What the task asks: Search the records for the string "array" and copy every line where it turns up.

Supplied records:
-.-.-
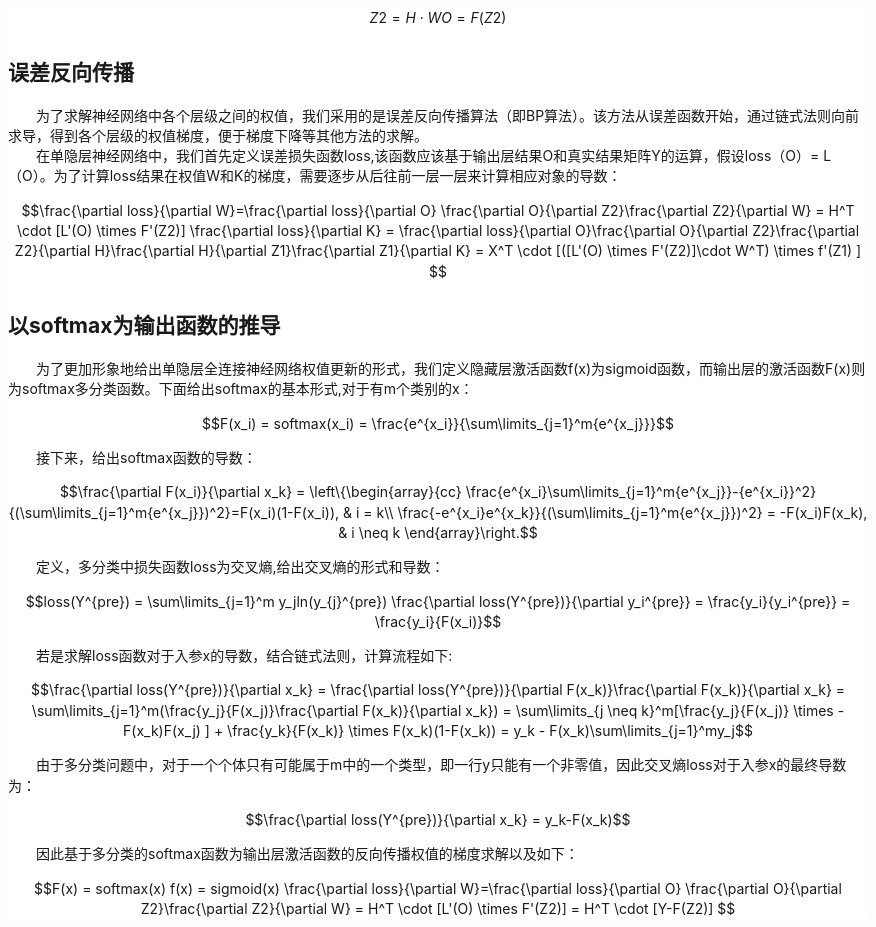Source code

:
 ```math

Z2 = H \cdot W

O = F(Z2)
```
## 误差反向传播
&#8195;&#8195;为了求解神经网络中各个层级之间的权值，我们采用的是误差反向传播算法（即BP算法）。该方法从误差函数开始，通过链式法则向前求导，得到各个层级的权值梯度，便于梯度下降等其他方法的求解。  
&#8195;&#8195;在单隐层神经网络中，我们首先定义误差损失函数loss,该函数应该基于输出层结果O和真实结果矩阵Y的运算，假设loss（O）= L（O）。为了计算loss结果在权值W和K的梯度，需要逐步从后往前一层一层来计算相应对象的导数：

```math
\frac{\partial loss}{\partial W}=\frac{\partial loss}{\partial O} \frac{\partial O}{\partial Z2}\frac{\partial Z2}{\partial W} = H^T \cdot [L'(O) \times F'(Z2)]

\frac{\partial loss}{\partial K} = \frac{\partial loss}{\partial O}\frac{\partial O}{\partial Z2}\frac{\partial Z2}{\partial H}\frac{\partial H}{\partial Z1}\frac{\partial Z1}{\partial K} = X^T \cdot [([L'(O) \times F'(Z2)]\cdot W^T) \times f'(Z1) ]

```
## 以softmax为输出函数的推导
&#8195;&#8195;为了更加形象地给出单隐层全连接神经网络权值更新的形式，我们定义隐藏层激活函数f(x)为sigmoid函数，而输出层的激活函数F(x)则为softmax多分类函数。下面给出softmax的基本形式,对于有m个类别的x：
```math
F(x_i) = softmax(x_i) = \frac{e^{x_i}}{\sum\limits_{j=1}^m{e^{x_j}}}
```
&#8195;&#8195;接下来，给出softmax函数的导数：
```math
\frac{\partial F(x_i)}{\partial x_k} = \left\{\begin{array}{cc} 
		\frac{e^{x_i}\sum\limits_{j=1}^m{e^{x_j}}-{e^{x_i}}^2}{(\sum\limits_{j=1}^m{e^{x_j}})^2}=F(x_i)(1-F(x_i)), & i = k\\ 
		\frac{-e^{x_i}e^{x_k}}{(\sum\limits_{j=1}^m{e^{x_j}})^2} = -F(x_i)F(x_k), & i \neq k 
	\end{array}\right.
```
&#8195;&#8195;定义，多分类中损失函数loss为交叉熵,给出交叉熵的形式和导数：
```math
loss(Y^{pre}) = \sum\limits_{j=1}^m y_jln(y_{j}^{pre})

\frac{\partial loss(Y^{pre})}{\partial y_i^{pre}} = \frac{y_i}{y_i^{pre}} = \frac{y_i}{F(x_i)}
```
&#8195;&#8195;若是求解loss函数对于入参x的导数，结合链式法则，计算流程如下:

```math
\frac{\partial loss(Y^{pre})}{\partial x_k} = \frac{\partial loss(Y^{pre})}{\partial F(x_k)}\frac{\partial F(x_k)}{\partial x_k}  = \sum\limits_{j=1}^m(\frac{y_j}{F(x_j)}\frac{\partial F(x_k)}{\partial x_k}) 

= \sum\limits_{j \neq k}^m[\frac{y_j}{F(x_j)} \times -F(x_k)F(x_j) ] + \frac{y_k}{F(x_k)} \times F(x_k)(1-F(x_k)) = y_k - F(x_k)\sum\limits_{j=1}^my_j
```
&#8195;&#8195;由于多分类问题中，对于一个个体只有可能属于m中的一个类型，即一行y只能有一个非零值，因此交叉熵loss对于入参x的最终导数为：
```math
\frac{\partial loss(Y^{pre})}{\partial x_k} = y_k-F(x_k)
```
&#8195;&#8195;因此基于多分类的softmax函数为输出层激活函数的反向传播权值的梯度求解以及如下：
```math
F(x) = softmax(x)

f(x) = sigmoid(x)

\frac{\partial loss}{\partial W}=\frac{\partial loss}{\partial O} \frac{\partial O}{\partial Z2}\frac{\partial Z2}{\partial W} = H^T \cdot [L'(O) \times F'(Z2)]
= H^T \cdot [Y-F(Z2)] 

```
-.-.-
Your response:
\frac{\partial F(x_i)}{\partial x_k} = \left\{\begin{array}{cc} 
	\end{array}\right.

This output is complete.